What the task requires:
Scan the records beneath this line for the line holding "right elbow: (529, 514)" and the line holding "right shoulder: (122, 356)", then transcribe exactly those two and all lines between.

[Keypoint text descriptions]
____
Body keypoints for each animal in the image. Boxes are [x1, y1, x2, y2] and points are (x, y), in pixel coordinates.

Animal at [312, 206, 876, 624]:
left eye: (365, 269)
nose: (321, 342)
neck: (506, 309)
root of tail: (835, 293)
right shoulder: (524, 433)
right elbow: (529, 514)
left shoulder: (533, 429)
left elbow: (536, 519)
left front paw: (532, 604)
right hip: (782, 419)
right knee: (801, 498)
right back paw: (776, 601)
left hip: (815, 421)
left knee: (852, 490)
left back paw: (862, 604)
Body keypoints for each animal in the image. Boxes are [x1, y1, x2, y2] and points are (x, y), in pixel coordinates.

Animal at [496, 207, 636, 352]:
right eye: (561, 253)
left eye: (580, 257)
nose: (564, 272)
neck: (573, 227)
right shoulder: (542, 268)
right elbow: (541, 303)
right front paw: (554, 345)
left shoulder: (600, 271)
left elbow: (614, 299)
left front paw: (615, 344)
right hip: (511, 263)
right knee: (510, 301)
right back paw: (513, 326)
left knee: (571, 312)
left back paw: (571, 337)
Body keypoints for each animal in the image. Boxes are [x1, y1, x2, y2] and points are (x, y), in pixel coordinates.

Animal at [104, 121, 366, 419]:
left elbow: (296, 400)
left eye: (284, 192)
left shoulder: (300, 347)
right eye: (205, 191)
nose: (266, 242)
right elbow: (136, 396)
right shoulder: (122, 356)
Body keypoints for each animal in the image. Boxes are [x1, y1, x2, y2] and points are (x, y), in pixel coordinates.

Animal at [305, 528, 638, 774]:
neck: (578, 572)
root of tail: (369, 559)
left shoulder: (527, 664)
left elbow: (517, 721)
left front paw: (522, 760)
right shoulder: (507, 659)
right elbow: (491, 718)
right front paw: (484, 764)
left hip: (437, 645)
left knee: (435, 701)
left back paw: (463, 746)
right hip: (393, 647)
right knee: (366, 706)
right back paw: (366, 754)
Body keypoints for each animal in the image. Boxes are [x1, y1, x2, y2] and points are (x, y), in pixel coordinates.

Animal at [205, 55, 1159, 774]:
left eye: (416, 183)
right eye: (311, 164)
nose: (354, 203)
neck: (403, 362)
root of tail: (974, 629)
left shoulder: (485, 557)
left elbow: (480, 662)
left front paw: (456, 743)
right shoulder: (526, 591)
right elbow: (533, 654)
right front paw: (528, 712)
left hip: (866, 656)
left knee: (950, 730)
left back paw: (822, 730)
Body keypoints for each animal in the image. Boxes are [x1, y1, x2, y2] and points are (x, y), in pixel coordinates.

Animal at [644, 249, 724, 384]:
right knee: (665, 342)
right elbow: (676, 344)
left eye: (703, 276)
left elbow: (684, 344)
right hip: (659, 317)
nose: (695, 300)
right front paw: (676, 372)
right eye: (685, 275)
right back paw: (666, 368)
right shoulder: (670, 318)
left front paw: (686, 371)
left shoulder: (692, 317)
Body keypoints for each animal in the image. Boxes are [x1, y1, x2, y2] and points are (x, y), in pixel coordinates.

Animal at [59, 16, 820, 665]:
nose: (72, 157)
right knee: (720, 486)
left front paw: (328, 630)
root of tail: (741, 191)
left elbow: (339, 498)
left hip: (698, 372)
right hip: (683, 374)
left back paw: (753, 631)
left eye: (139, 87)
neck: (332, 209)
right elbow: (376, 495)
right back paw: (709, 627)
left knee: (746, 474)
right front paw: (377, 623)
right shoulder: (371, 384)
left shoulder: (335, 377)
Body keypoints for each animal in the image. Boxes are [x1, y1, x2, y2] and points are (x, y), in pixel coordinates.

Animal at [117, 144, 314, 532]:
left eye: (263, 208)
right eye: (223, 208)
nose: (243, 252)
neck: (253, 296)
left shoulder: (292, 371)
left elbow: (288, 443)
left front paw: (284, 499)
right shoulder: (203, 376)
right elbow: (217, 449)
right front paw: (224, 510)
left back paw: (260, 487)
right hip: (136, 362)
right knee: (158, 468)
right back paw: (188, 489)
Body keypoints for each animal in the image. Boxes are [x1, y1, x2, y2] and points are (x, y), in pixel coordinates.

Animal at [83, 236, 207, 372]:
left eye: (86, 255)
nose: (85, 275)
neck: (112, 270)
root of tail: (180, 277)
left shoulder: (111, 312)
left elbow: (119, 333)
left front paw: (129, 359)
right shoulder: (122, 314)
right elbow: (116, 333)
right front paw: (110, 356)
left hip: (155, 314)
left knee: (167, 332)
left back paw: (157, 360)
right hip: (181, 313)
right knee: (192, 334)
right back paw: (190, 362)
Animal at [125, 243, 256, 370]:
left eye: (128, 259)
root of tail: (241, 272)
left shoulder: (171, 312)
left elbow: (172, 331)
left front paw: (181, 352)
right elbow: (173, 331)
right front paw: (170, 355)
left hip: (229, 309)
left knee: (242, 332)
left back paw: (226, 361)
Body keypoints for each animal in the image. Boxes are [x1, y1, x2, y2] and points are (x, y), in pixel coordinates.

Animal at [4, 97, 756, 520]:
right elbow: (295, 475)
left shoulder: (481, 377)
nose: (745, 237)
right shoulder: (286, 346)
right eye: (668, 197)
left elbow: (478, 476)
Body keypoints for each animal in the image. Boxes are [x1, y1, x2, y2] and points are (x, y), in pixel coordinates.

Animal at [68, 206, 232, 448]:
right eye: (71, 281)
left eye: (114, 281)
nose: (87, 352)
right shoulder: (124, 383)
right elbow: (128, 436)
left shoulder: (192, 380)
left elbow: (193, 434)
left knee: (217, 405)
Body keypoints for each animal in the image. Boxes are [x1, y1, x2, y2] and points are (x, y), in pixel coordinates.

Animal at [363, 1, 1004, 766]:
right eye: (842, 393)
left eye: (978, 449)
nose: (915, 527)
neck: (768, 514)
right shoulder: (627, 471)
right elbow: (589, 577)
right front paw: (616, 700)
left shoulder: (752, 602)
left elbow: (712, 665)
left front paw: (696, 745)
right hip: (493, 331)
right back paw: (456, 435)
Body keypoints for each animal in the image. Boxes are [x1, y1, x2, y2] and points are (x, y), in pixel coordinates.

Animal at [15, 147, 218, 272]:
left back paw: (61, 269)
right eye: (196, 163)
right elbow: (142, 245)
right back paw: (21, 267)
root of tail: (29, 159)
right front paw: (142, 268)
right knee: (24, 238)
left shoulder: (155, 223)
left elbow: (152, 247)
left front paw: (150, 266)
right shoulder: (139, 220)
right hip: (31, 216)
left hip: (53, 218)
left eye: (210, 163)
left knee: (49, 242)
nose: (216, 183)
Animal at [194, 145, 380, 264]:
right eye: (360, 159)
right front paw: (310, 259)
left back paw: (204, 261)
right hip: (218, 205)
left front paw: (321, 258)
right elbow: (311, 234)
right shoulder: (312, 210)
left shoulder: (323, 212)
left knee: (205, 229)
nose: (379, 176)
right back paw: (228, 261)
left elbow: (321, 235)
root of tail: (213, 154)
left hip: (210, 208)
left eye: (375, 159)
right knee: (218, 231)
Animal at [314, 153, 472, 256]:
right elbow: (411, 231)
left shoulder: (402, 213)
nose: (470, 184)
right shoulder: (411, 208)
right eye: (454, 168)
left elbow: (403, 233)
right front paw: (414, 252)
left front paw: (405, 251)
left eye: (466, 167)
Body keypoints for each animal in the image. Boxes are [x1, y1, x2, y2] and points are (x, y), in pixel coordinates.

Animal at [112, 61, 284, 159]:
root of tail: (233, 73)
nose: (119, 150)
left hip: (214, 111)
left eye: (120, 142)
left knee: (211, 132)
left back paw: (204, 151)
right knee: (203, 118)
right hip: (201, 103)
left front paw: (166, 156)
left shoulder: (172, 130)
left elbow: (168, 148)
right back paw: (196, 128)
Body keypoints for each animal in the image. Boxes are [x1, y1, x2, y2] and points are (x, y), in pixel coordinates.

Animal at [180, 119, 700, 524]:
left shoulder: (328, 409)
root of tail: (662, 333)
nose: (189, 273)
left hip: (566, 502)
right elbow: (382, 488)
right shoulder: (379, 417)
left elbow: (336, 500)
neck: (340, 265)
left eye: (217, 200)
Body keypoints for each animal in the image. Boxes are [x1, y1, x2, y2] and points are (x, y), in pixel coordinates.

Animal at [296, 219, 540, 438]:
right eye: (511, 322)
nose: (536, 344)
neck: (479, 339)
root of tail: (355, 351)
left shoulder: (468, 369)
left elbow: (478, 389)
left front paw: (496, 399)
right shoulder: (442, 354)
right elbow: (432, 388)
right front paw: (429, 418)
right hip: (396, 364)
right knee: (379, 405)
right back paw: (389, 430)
____
Task response:
right elbow: (529, 514)
left shoulder: (533, 429)
left elbow: (536, 519)
left front paw: (532, 604)
right hip: (782, 419)
right knee: (801, 498)
right back paw: (776, 601)
left hip: (815, 421)
left knee: (852, 490)
left back paw: (862, 604)
Body keypoints for each animal in the image. Boxes are [x1, y1, x2, y2] and points are (x, y), in pixel coordinates.

Animal at [496, 207, 636, 352]:
right eye: (561, 253)
left eye: (580, 257)
nose: (564, 272)
neck: (573, 227)
right shoulder: (542, 268)
right elbow: (541, 303)
right front paw: (554, 345)
left shoulder: (600, 271)
left elbow: (614, 299)
left front paw: (615, 344)
right hip: (511, 263)
right knee: (510, 301)
right back paw: (513, 326)
left knee: (571, 312)
left back paw: (571, 337)
Body keypoints for each animal in the image. Boxes are [x1, y1, x2, y2] and points are (x, y), in pixel coordinates.

Animal at [104, 121, 366, 419]:
left elbow: (296, 400)
left eye: (284, 192)
left shoulder: (300, 347)
right eye: (205, 191)
nose: (266, 242)
right elbow: (136, 396)
right shoulder: (122, 356)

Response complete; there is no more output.